Un verano de esos que no terminan nunca, agotada nuestra imaginación para idear juegos, tal vez cansados del esfuerzo de correr tras la pelota, uno de mis primos, el Julio o el Lucho, propuso interpretar el cuadro de Torterolo. Éramos tres o cuatro sentados en el sofá, con la pintura al frente y el sudor seco en el cuello. Apliqué mi falsa modestia y guardé mi brillante teoría para el final. Cuando le llegó el turno al Vitorio, dijo: "Al medio hay un monstruo con un payaso con sombrero de cucurucho y con una espada al aire. Arriba hay un árbol con una casita en las ramas y un nido con pajaritos.
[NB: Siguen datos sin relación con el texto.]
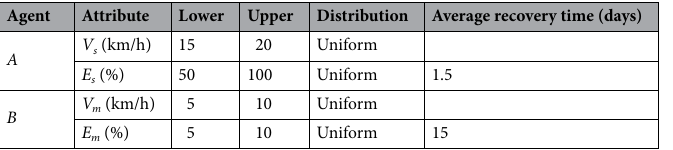
Table 2. Behavioural attributes of the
Al otro lado está la Virgen en una cueva". Choqueado por el asombro hice ver que esa interpretación era mía, que mi hermano me la estaba copiando; pero él, aún más asombrado que yo, refutó mi crítica con el argumento irrebatible de que siempre vio tales imágenes en el cuadro.
¿A quién le pertenecía esa forma de ver la obra? A mí, estaba seguro. Y demostraba de paso que la ascendencia que yo tenía sobre mi hermano era mayor de la que me había imaginado hasta entonces. Por eso al cabo de un rato decidí regalarle la presa y dejar de discutir. Mas con los años he ido madurando una idea inquietante: quizás la traducción sí fue suya, pues, ¿qué garantías poseo de que realmente nació de mi mente? ¿Solo aquella de que pienso luego existo? ¿No será este un argumento demasiado débil? Peor aún, quizás la interpretación primitiva haya sido de mi mamá, de alguno de mis tíos o de una voz anónima que pesqué al vuelo. Una cosa sí es segura: de mi papá no fue, porque a él jamás intenté copiarle nada. Aunque ayer mismo, sentado con las piernas cruzadas frente al televisor, en actitud grave y ausente, mi mujer no pudo dejar de comentarme: ¡Por Dios que te estás pareciendo a tu padre!

3 comentarios:

Anónimo dijo...

Tendré que volver....

Un abrazo

Anónimo dijo...

Intentamos atrapar el pasado, o mejor la verdad del pasado, pero no hay verdad, Es solo el recuerdo de como hemos experimentado las situaciones. Es más, qué diferente es la memoria de cada uno ante el mismo acontecimiento.
Seria divertido si tu hermano recordara como te hizó sufrir robandote la idea delante de tus primos( es una posibilidad tambien)

Besos

mentecato dijo...

He estado leyendo al escritor chileno Carlos León (adquirí sus obras completas hace poco). Es un autor que me gusta mucho. Y debo decir que los escritos suyos, doc, están a muy buena altura narrativa para hacerle collera a cualquiera. Notable.